_TASKS TO PERFORM_.
a) In the text about the falling U.S. satellite, how much does the satellite weigh?
b) Translate this sentence from the text about the falling U.S. satellite into Spanish: "The Earth is constantly bombarded by meteorites and the fall of a satellite is not dangerous, Puzanov said."
c) Carry on the news text about the falling U.S. satellite, picking up after its final sentence.

_TEXT PROVIDED_.
Falling U.S. satellite is not dangerous - NASA

MOSCOW. Jan 27 (Interfax-AVN) - The uncontrolled reentry of a U.S. satellite should not lead to any serious consequences on the Earth, NASA representative at the Russian Mission Control center Sergei Puzanov told Interfax-AVN on Sunday.
"Some parts of the satellite will be burnt in dense atmosphere, and only small parts, for example the engine unit, could fall on the Earth. This is not the case when rush should be kicked up," Puzanov said.
The Earth is constantly bombarded by meteorites and the fall of a satellite is not dangerous, Puzanov said.
Meanwhile, the Russian Federal Space Agency (Roscosmos) and the Russian Space Forces did not comment on the situation surround the uncontrolled reentry of the U.S. satellite.
Official representatives of the White House told journalists on Saturday that a large U.S. spying satellite, whose engine unit broke down, and is falling from the Earth's orbit. According to the White House, parts of the satellite will fall on the Earth either in late February or early March. As yet it is impossible to define the exact place of the fall.


US satellite on collision course with Earth

A US satellite weighing 10 tons is fast losing height and is expected to hit the Earth in late February or early March.
The device is thought to be an advanced spy satellite launched in December 2006 which failed properly to deploy into orbit.
Friction with the Earth's atmosphere is bringing it down, and there is no way to predict where it will land since the controllers have lost contact.

_GIVEN INFORMATION_.

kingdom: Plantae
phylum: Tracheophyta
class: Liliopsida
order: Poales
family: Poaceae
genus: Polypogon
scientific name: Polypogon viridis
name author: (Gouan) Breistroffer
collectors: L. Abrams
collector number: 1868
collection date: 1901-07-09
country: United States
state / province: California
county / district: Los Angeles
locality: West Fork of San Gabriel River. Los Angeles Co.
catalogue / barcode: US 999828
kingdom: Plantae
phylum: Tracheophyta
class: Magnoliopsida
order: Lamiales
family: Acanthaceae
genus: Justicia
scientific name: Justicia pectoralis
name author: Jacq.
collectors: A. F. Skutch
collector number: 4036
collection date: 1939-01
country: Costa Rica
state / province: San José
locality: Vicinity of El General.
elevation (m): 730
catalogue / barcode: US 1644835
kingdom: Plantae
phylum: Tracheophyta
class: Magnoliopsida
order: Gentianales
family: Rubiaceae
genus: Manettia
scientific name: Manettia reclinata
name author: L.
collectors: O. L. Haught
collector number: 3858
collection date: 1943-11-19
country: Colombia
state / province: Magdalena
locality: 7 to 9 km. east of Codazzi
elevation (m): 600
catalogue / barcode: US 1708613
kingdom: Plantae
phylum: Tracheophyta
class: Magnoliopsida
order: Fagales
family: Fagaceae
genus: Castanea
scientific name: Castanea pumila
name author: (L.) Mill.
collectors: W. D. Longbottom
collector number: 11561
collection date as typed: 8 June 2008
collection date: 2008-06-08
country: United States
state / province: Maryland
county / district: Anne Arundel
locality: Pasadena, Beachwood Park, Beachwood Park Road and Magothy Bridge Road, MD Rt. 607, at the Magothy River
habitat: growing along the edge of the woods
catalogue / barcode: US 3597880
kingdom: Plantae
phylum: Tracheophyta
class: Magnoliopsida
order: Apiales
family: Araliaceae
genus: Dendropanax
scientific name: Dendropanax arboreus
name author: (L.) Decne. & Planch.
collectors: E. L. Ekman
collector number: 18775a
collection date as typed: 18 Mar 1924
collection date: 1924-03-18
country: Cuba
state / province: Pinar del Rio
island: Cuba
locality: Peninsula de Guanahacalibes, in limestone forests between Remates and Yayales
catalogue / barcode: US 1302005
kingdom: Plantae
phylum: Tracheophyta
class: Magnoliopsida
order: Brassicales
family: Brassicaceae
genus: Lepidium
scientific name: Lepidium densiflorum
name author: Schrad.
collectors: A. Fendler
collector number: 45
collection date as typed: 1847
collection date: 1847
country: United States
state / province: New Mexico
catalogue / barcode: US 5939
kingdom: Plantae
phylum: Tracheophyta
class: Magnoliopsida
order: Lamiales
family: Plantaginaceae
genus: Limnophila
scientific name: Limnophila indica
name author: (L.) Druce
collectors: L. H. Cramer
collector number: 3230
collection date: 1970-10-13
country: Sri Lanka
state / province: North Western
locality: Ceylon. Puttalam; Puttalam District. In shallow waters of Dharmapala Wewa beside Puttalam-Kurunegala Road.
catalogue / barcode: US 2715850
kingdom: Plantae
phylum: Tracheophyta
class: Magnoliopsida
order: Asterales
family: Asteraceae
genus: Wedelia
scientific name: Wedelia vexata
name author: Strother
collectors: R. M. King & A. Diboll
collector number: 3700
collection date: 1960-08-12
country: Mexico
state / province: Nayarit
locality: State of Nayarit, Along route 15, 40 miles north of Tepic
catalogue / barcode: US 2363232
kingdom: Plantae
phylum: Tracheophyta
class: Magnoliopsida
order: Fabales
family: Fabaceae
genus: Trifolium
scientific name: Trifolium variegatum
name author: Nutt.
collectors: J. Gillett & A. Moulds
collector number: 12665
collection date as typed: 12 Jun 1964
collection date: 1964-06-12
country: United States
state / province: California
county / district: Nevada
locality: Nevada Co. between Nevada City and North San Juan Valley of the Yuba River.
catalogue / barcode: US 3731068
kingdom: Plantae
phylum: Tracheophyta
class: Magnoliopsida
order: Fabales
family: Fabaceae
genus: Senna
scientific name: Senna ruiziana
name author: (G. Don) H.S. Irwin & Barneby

_EXERCISE ANSWERS_.
a) 10 tons

b) La Tierra es bombardeada constantemente por meteoritos y la caída de un satélite no es peligrosa, dijo Puzanov.

c)
"Numerous satellites over the years have come out of orbit and fallen harmlessly," said Gordon Johndroe, a spokesman for the US National Security Council.
"We are looking at all potential options to mitigate any possible damage that this satellite may cause."
It is relatively common to bring satellites, and the occasional golf ball or paper plane, back to Earth to burn up in the atmosphere, but this is usually done when they reach the end of their operational life.
What is causing concern is that this satellite is still fully fuelled and would be dispersed into the atmosphere if it descends fast enough.
It not known whether the satellite is carrying a nuclear power source, but experts have confirmed that it is carrying hydrazine rocket fuel which is toxic to humans.
The risk from falling debris is slight, however, since 70 per cent of the world is covered in water and most of the mass is expected to burn away on re-entry.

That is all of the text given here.